Data for this exercise =
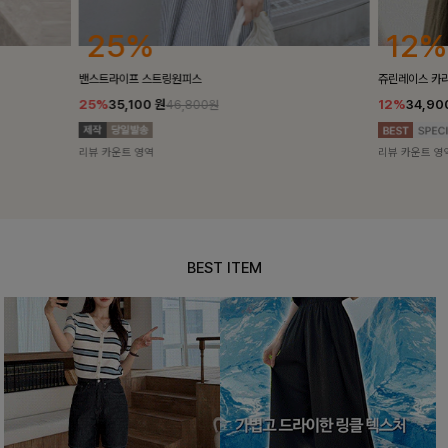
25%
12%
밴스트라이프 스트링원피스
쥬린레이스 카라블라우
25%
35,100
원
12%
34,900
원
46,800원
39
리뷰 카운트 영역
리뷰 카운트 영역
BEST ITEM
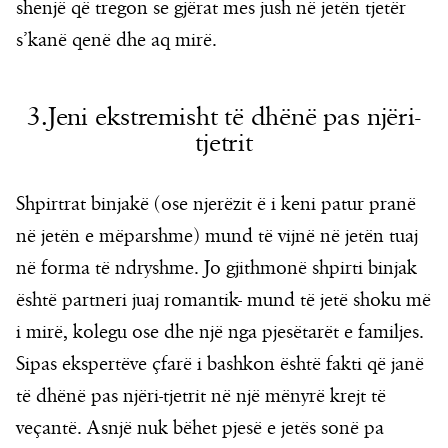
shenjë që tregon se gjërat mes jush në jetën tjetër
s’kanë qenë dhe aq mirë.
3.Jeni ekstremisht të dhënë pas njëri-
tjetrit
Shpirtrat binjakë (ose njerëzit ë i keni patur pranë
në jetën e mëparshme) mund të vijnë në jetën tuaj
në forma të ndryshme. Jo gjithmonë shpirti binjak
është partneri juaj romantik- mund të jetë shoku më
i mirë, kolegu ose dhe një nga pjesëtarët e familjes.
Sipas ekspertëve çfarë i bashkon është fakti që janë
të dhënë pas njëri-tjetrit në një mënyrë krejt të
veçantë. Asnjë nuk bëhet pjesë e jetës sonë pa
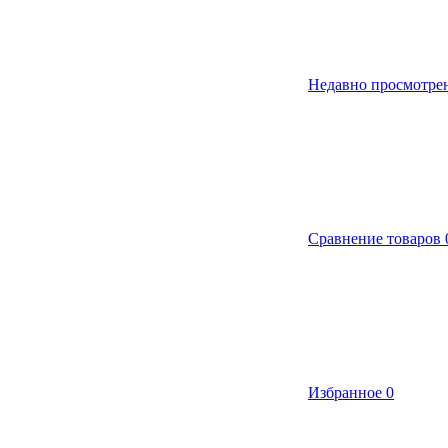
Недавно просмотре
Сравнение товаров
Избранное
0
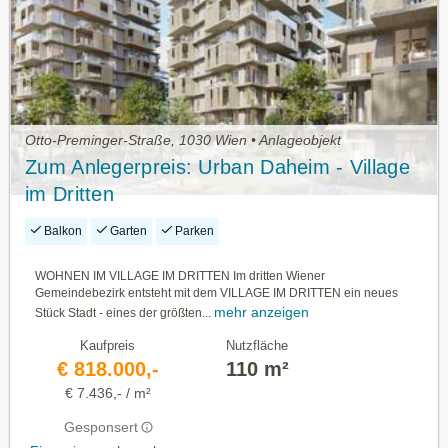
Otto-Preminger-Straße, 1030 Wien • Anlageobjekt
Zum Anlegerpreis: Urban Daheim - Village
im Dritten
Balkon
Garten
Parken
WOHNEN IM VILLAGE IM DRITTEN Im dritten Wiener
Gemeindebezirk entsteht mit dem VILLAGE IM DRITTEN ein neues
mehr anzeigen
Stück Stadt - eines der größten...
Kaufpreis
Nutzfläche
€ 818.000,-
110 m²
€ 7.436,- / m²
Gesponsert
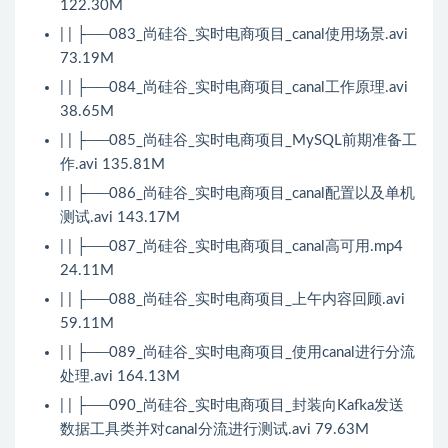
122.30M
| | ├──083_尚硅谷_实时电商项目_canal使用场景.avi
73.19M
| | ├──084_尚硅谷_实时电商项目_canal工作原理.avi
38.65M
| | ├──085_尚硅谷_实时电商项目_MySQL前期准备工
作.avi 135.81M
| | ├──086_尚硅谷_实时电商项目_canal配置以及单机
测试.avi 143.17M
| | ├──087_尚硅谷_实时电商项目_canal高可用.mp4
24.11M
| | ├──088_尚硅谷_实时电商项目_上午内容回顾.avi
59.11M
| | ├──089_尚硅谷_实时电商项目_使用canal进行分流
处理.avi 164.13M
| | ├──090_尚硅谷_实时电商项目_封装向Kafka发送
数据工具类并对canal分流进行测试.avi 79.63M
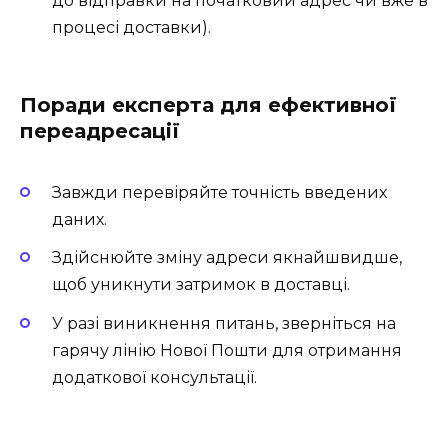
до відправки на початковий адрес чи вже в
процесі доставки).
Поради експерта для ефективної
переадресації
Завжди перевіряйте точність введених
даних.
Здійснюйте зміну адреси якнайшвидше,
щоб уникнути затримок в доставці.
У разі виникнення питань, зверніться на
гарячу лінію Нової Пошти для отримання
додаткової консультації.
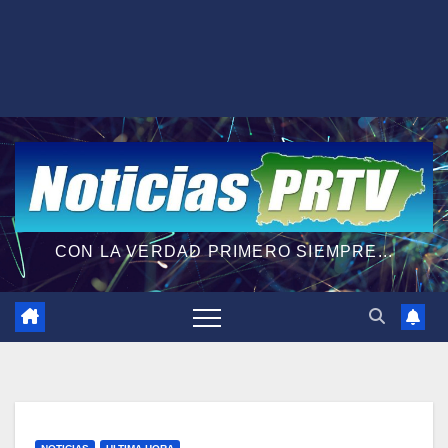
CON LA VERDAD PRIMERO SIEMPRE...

Exercise prompt =
Sift through the entries and copy every line with "mund".

Solution for this task =
në jetën e mëparshme) mund të vijnë në jetën tuaj
është partneri juaj romantik- mund të jetë shoku më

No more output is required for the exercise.